# Boesemani Rainbows



## Coolsox (May 3, 2008)

Anyone here keep them? I've got three with the first just reaching maturity. Amazing fish, looks a little more orangey to the eye but the camera doesn't quite capture it!


Boesemani Rainbow Fish by Coolsox, on Flickr


----------



## SwampK (Aug 7, 2012)

absolutely stunning fish, used to keep them in my planted rainbowfish tank along with some red rainbows, lake kutubu's and a pleco. i think the bicolor effect of them, especially in a shoal, is really pretty.


----------



## Sutters (Oct 31, 2009)

I have a breeding group of 10 in a 4ft tank......Mine look exact same as yours which isnt the most beautiful strain ive ever seen but still totally stunning.....Theres a guy on facebook rainbow group posted a video he claimed was his boesmanni and the blue and orange were BEAUTIFUL......
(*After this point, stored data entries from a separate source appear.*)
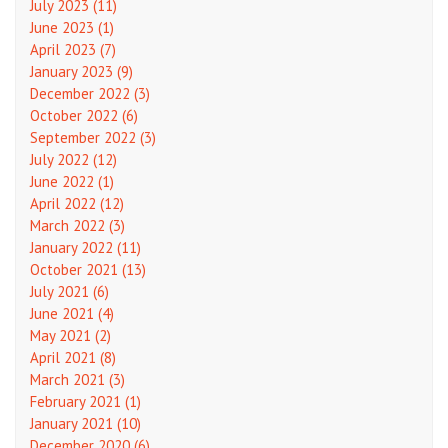
July 2023 (11)
June 2023 (1)
April 2023 (7)
January 2023 (9)
December 2022 (3)
October 2022 (6)
September 2022 (3)
July 2022 (12)
June 2022 (1)
April 2022 (12)
March 2022 (3)
January 2022 (11)
October 2021 (13)
July 2021 (6)
June 2021 (4)
May 2021 (2)
April 2021 (8)
March 2021 (3)
February 2021 (1)
January 2021 (10)
December 2020 (6)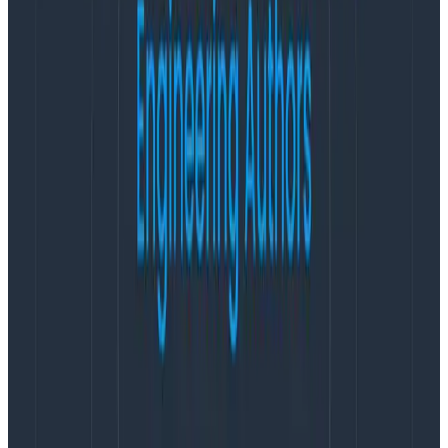
from Charity Majors, founder of Honeycomb and fierce
proponent of observability.
Latest posts
Blog
August 5, 2026
Introducing AI BubbleUp
Every BubbleUp query now surfaces significant
correlations based on relevance, not just statistical
analysis. Available today to all Honeycomb customers
who have enabled Honeycomb Intelligence.
Blog
August 4, 2026
AMA Recap: More Answers From the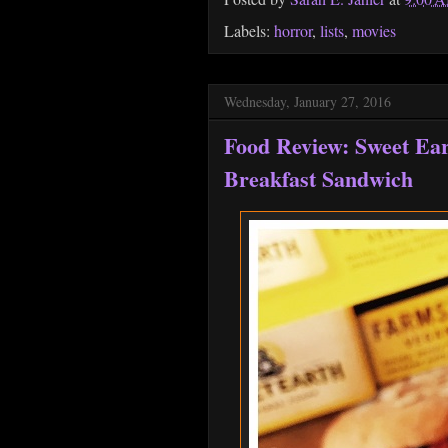
Labels:
horror
,
lists
,
movies
Wednesday, January 27, 2016
Food Review: Sweet Ea
Breakfast Sandwich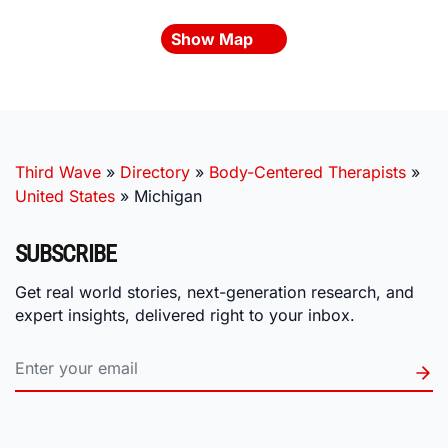
Show Map
Third Wave
»
Directory
»
Body-Centered Therapists
»
United States
»
Michigan
SUBSCRIBE
Get real world stories, next-generation research, and
expert insights, delivered right to your inbox.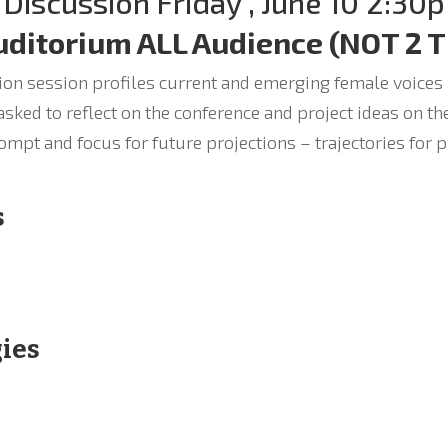
 Discussion Friday , June 10 2:30p
uditorium ALL Audience (NOT 2 
on session profiles current and emerging female voices in
sked to reflect on the conference and project ideas on th
ompt and focus for future projections – trajectories for 
s
gies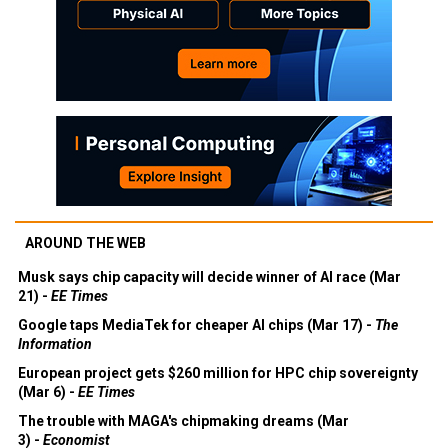
AROUND THE WEB
Musk says chip capacity will decide winner of AI race (Mar
21) -
EE Times
Google taps MediaTek for cheaper AI chips (Mar 17) -
The
Information
European project gets $260 million for HPC chip sovereignty
(Mar 6) -
EE Times
The trouble with MAGA's chipmaking dreams (Mar
3) -
Economist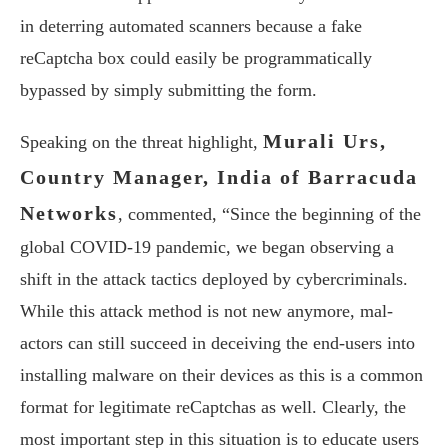
in deterring automated scanners because a fake
reCaptcha box could easily be programmatically
bypassed by simply submitting the form.
Murali Urs,
Speaking on the threat highlight,
Country Manager, India of Barracuda
Networks
, commented, “Since the beginning of the
global COVID-19 pandemic, we began observing a
shift in the attack tactics deployed by cybercriminals.
While this attack method is not new anymore, mal-
actors can still succeed in deceiving the end-users into
installing malware on their devices as this is a common
format for legitimate reCaptchas as well. Clearly, the
most important step in this situation is to educate users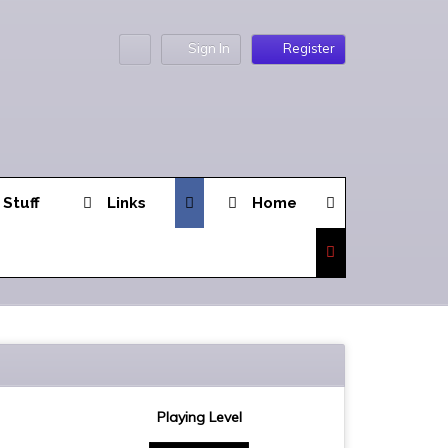
Sign In
Register
 Stuff
Links
Home
Playing Level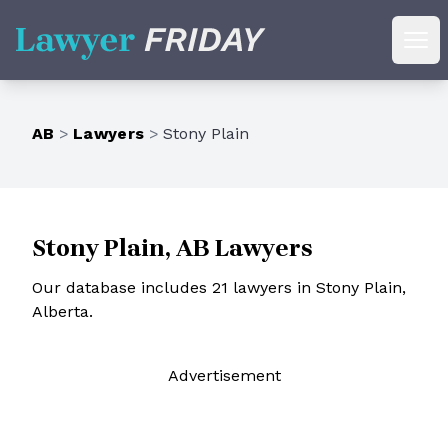
Lawyer Friday
Ope
AB
>
Lawyers
>
Stony Plain
Stony Plain, AB Lawyers
Our database includes 21 lawyers in Stony Plain,
Alberta.
Ad
vertisement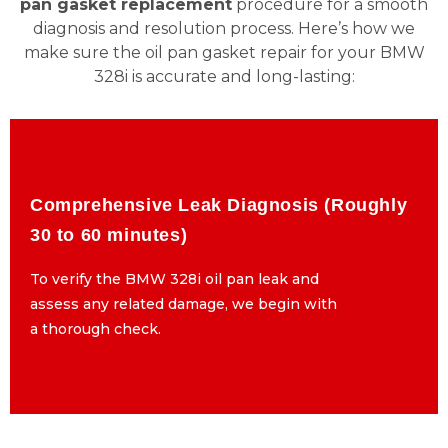
pan gasket replacement
procedure for a smooth
diagnosis and resolution process. Here’s how we
make sure the oil pan gasket repair for your BMW
328i is accurate and long-lasting:
Comprehensive Leak Diagnosis (Roughly
Comprehensive Leak Diagnosis (Roughly
30 to 60 minutes)
30 to 60 minutes)
To verify the BMW 328i oil pan leak and
To verify the BMW 328i oil pan leak and
assess any related damage, we begin with
assess any related damage, we begin with
a thorough check.
a thorough check.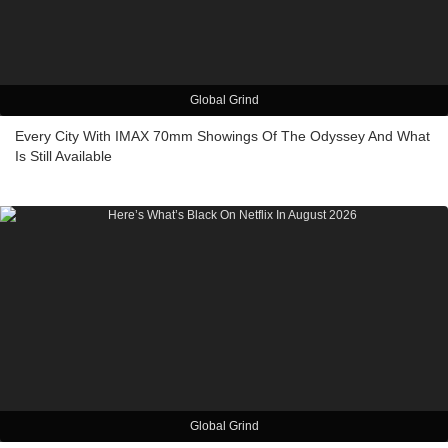
Global Grind
Every City With IMAX 70mm Showings Of The Odyssey And What
Is Still Available
Global Grind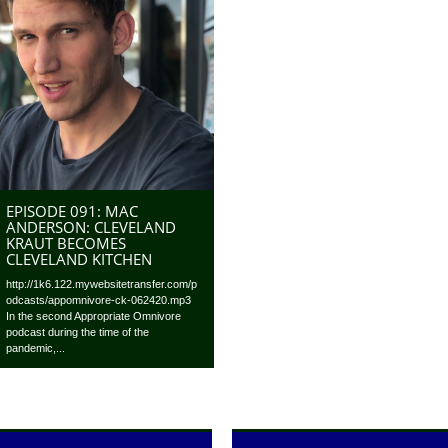
EPISODE 091: MAC
ANDERSON: CLEVELAND
KRAUT BECOMES
CLEVELAND KITCHEN
http://1k6.122.mywebsitetransfer.com/p
odcasts/appomnivore-ck-062420.mp3
In the second Appropriate Omnivore
podcast during the time of the
pandemic,...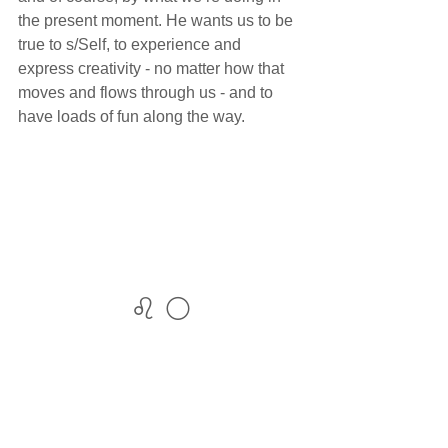
the present moment. He wants us to be 
true to s/Self, to experience and 
express creativity - no matter how that 
moves and flows through us - and to 
have loads of fun along the way.
♌ 🌕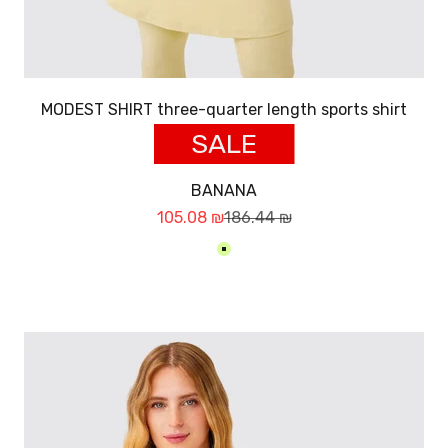
MODEST SHIRT three-quarter length sports shirt
SALE
BANANA
Sale price
Regular price
105.08 ₪
186.44 ₪
בננה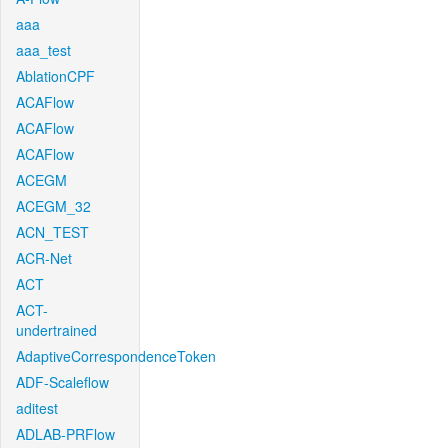
aaa
aaa_test
AblationCPF
ACAFlow
ACAFlow
ACAFlow
ACEGM
ACEGM_32
ACN_TEST
ACR-Net
ACT
ACT-
undertrained
AdaptiveCorrespondenceToken
ADF-Scaleflow
aditest
ADLAB-PRFlow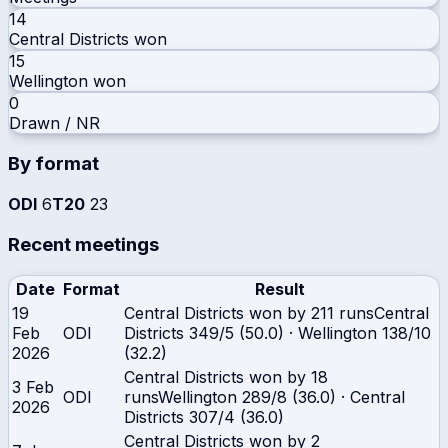
14
Central Districts
won
15
Wellington
won
0
Drawn / NR
By format
ODI
6
T20
23
Recent meetings
Date
Format
Result
19
Central Districts won by 211 runs
Central
Feb
ODI
Districts
349/5 (50.0)
·
Wellington
138/10
2026
(32.2)
Central Districts won by 18
3 Feb
ODI
runs
Wellington
289/8 (36.0)
·
Central
2026
Districts
307/4 (36.0)
Central Districts won by 2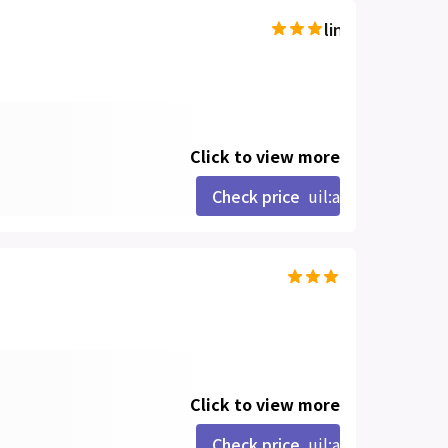
line-md:star-hal
Click to view more
Check price
uil:angle-right
Click to view more
Check price
uil:angle-right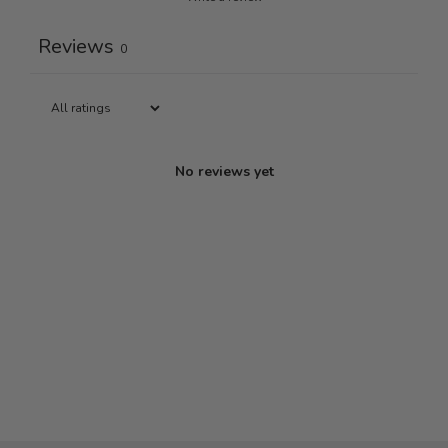
Reviews
0
No reviews yet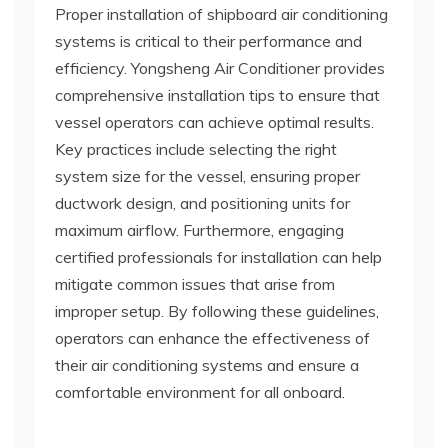
Proper installation of shipboard air conditioning
systems is critical to their performance and
efficiency. Yongsheng Air Conditioner provides
comprehensive installation tips to ensure that
vessel operators can achieve optimal results.
Key practices include selecting the right
system size for the vessel, ensuring proper
ductwork design, and positioning units for
maximum airflow. Furthermore, engaging
certified professionals for installation can help
mitigate common issues that arise from
improper setup. By following these guidelines,
operators can enhance the effectiveness of
their air conditioning systems and ensure a
comfortable environment for all onboard.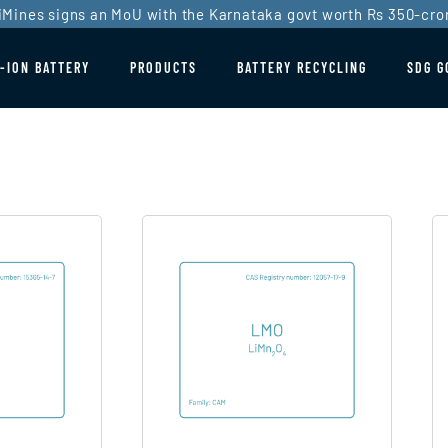
iMines signs an MoU with the Karnataka govt worth Rs 350-cro
I-ION BATTERY
PRODUCTS
BATTERY RECYCLING
SDG G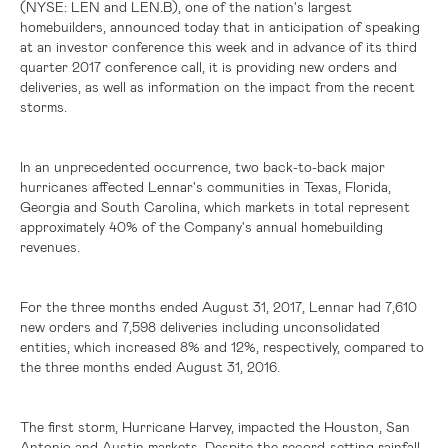
(NYSE: LEN and LEN.B)
, one of the nation's largest
homebuilders, announced today that in anticipation of speaking
at an investor conference this week and in advance of its third
quarter 2017 conference call, it is providing new orders and
deliveries, as well as information on the impact from the recent
storms.
In an unprecedented occurrence, two back-to-back major
hurricanes affected Lennar's communities in
Texas
,
Florida
,
Georgia
and
South Carolina
, which markets in total represent
approximately 40% of the Company's annual homebuilding
revenues.
For the three months ended August 31, 2017, Lennar had 7,610
new orders and 7,598 deliveries including unconsolidated
entities, which increased 8% and 12%, respectively, compared to
the three months ended August 31, 2016.
The first storm, Hurricane Harvey, impacted the
Houston
,
San
Antonio
and
Austin
markets. Despite the record-setting rainfall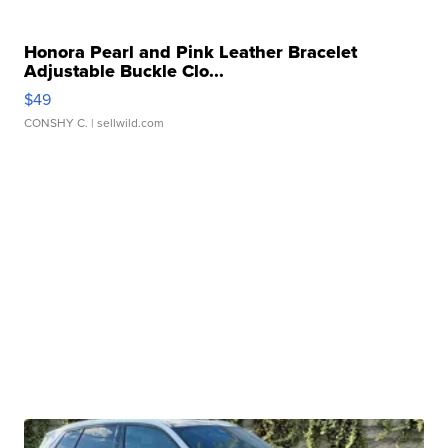
Honora Pearl and Pink Leather Bracelet
Adjustable Buckle Clo...
$49
CONSHY C.
| sellwild.com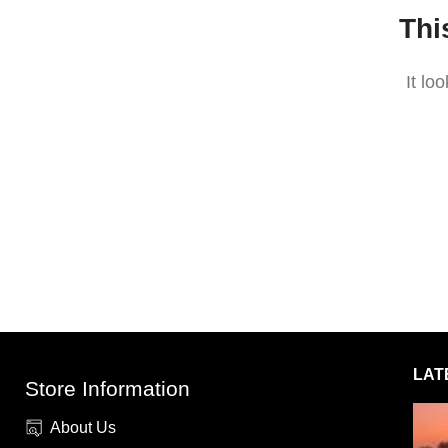
Thi
It lo
LAT
Store Information
About Us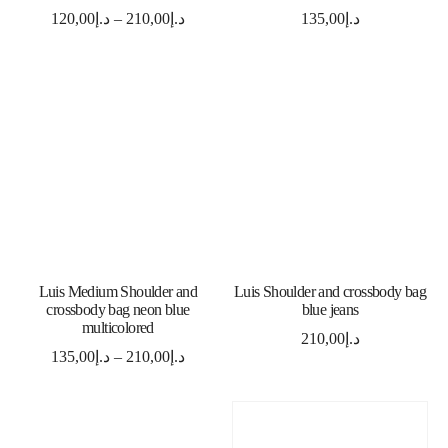
120,00
د.إ
–
210,00
د.إ
135,00
د.إ
SELECT OPTIONS
ADD TO CART
Luis Medium Shoulder and
Luis Shoulder and crossbody bag
crossbody bag neon blue
blue jeans
multicolored
210,00
د.إ
135,00
د.إ
–
210,00
د.إ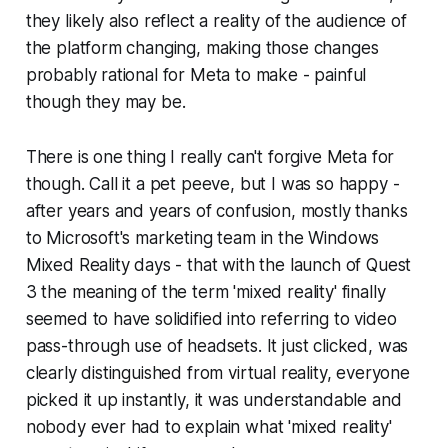
they likely also reflect a reality of the audience of
the platform changing, making those changes
probably rational for Meta to make - painful
though they may be.
There is one thing I really can't forgive Meta for
though. Call it a pet peeve, but I was so happy -
after years and years of confusion, mostly thanks
to Microsoft's marketing team in the Windows
Mixed Reality days - that with the launch of Quest
3 the meaning of the term 'mixed reality' finally
seemed to have solidified into referring to video
pass-through use of headsets. It just clicked, was
clearly distinguished from virtual reality, everyone
picked it up instantly, it was understandable and
nobody ever had to explain what 'mixed reality'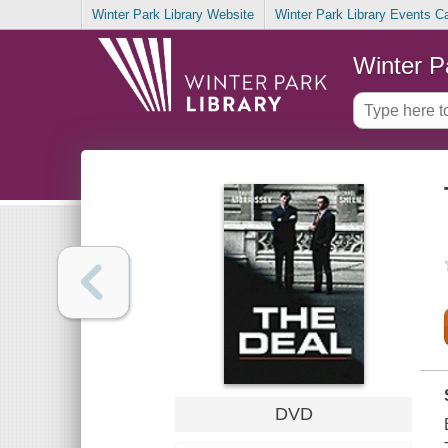
Winter Park Library Website
Winter Park Library Events C
Winter P
DVD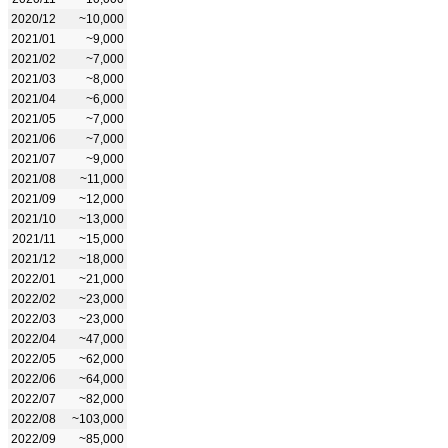
2020/12
~10,000
2021/01
~9,000
2021/02
~7,000
2021/03
~8,000
2021/04
~6,000
2021/05
~7,000
2021/06
~7,000
2021/07
~9,000
2021/08
~11,000
2021/09
~12,000
2021/10
~13,000
2021/11
~15,000
2021/12
~18,000
2022/01
~21,000
2022/02
~23,000
2022/03
~23,000
2022/04
~47,000
2022/05
~62,000
2022/06
~64,000
2022/07
~82,000
2022/08
~103,000
2022/09
~85,000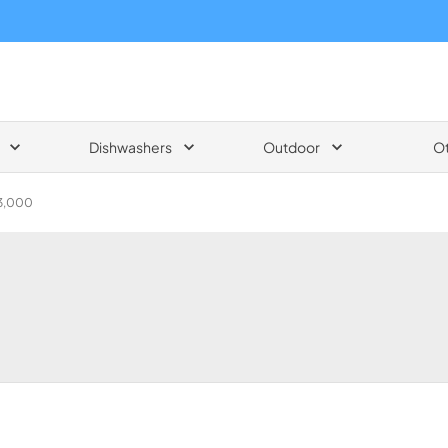
Dishwashers
Outdoor
O
$3,000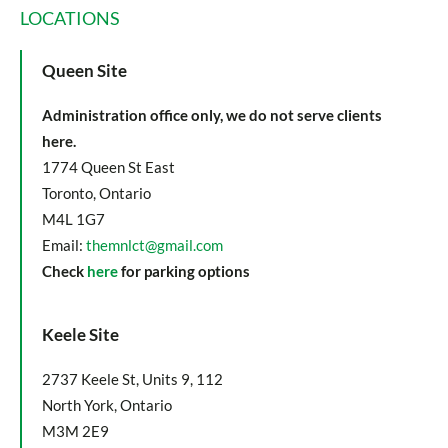
LOCATIONS
Queen Site
Administration office only, we do not serve clients
here.
1774 Queen St East
Toronto, Ontario
M4L 1G7
Email:
themnlct@gmail.com
Check
here
for parking options
Keele Site
2737 Keele St, Units 9, 112
North York, Ontario
M3M 2E9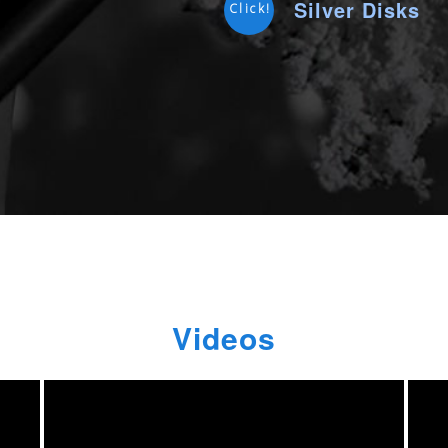
Silver Disks
Click!
Videos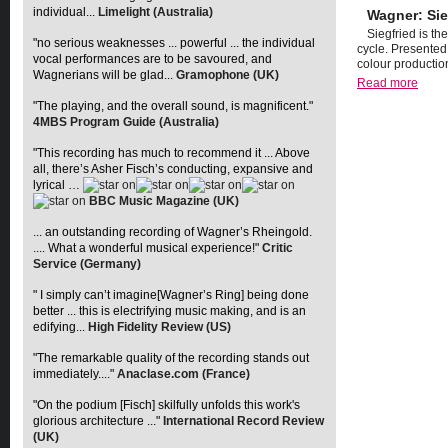
individual...
Limelight (Australia)
Wagner: Sie
Siegfried is th
"no serious weaknesses ... powerful ... the individual
cycle. Presented
vocal performances are to be savoured, and
colour productio
Wagnerians will be glad...
Gramophone (UK)
Read more
"The playing, and the overall sound, is magnificent."
4MBS Program Guide (Australia)
"This recording has much to recommend it ... Above
all, there’s Asher Fisch’s conducting, expansive and
lyrical …
BBC Music Magazine (UK)
... an outstanding recording of Wagner’s Rheingold.
.... What a wonderful musical experience!"
Critic
Service (Germany)
" I simply can’t imagine[Wagner’s Ring] being done
better ... this is electrifying music making, and is an
edifying...
High Fidelity Review (US)
"The remarkable quality of the recording stands out
immediately...."
Anaclase.com (France)
"On the podium [Fisch] skilfully unfolds this work's
glorious architecture ..."
International Record Review
(UK)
I also keep madagascar rainbows









Threadfin rainbows









Praecox Rainbows









Celebe Rainbows









There very good fish to keep alongside some of my L-Series Plecs.


----------



## SwampK (Aug 7, 2012)

Sutters said:


> I have a breeding group of 10 in a 4ft tank......Mine look exact same as yours which isnt the most beautiful strain ive ever seen but still totally stunning.....Theres a guy on facebook rainbow group posted a video he claimed was his boesmanni and the blue and orange were BEAUTIFUL......
> 
> I also keep madagascar rainbows
> image
> ...


please, feel free to totally and utterly prove me wrong here, but that madagascan rainbow doesn't look like madagascan rainbow's i've seen before....


----------



## Moogloo (Mar 15, 2010)

The "madagascar rainbow" isnt a madagascar rainbow, seen more commonly as 'red tailed rainbows' or 'australian rainbows' aka Melanotaenia australis.

Same as the "Celebes Rainbow" isnt a Celebes, its a species of pseudomugil i think *goes to check if its something likesignifer or gertrudae.....

Yup... Pseudomugil gertrudae. Its the first picture on google images when googling 'pseudomugil' lol.

Not even sure they are related to celebes because the celebes and madagascas arent true rainbows, silver sides or something like that.

Epic bit of poor googling to get images or you forgot the names of the species kept lol


----------



## SwampK (Aug 7, 2012)

Moogloo said:


> The "madagascar rainbow" isnt a madagascar rainbow, seen more commonly as 'red tailed rainbows' or 'australian rainbows' aka Melanotaenia australis.
> 
> kept lol


 thought as much. i'll try not to feel too smug.


----------



## Sutters (Oct 31, 2009)

Well i started my Rainbow fish fasination thanks to Aqualog books i buy...All species i have are mentioned with pictures in aqualog special book 4..

It states nothing regarding madagascar rainbows not being pure bred....


I know all the names of the rainbow fish i keep as i try to keep upto date with the worldwide rainbow club i am a member of and i frequent the rainbow fish facebook page everyday where i bought my Celebes eggs....

All images above are google images not my images...


----------



## Sutters (Oct 31, 2009)

A very friendly and useful facebook page regarding rainbows can be found here
https://www.facebook.com/groups/RainbowfishUK/

Unlike most on here im purely a hobbyist nae an expert.....


----------



## HABU (Mar 21, 2007)

yep!

kept many different ones...:notworthy:


----------



## Moogloo (Mar 15, 2010)

Never said Madagasar Rainbows arent purebred... just said they werent true rainbows. Neither the Madagasar Rainbows nor Celebes Rainbows are actually Rainbowfish. Just thought it was an interesting fact. Because i'm no expert!

Though I do think just posting random photos of miscellaneous rainbows next to the names of rainbows you have kept is a bit strange? If you've kept them... surely you could see the photos you posted are of completely different species that look nothing like the ones you kept?


----------



## Sutters (Oct 31, 2009)

Actually i was rushing when i posted the images ..You are correct in thinking it strange as the first picture actually looks nothing like the madagascars i keep and breed......What i got arsey about is the same people jumping into peoples posts threads and takignt he piss and coming across as all seeing all knowing.....Its comes across in my opinion as arrogant....Maybe its just me being an idiot here...But more and more posts of genuine hobbysits posts get hyjacked with people flaming and coming across as knowing more..Or being better.....It honetly makes me want to stop posting on here sometimes...


I hope i havent upset anyone or caused any rage with my little rant...


----------



## SwampK (Aug 7, 2012)

i apologise if i came across as 'flaming', or 'knowing more', no harm intended.


----------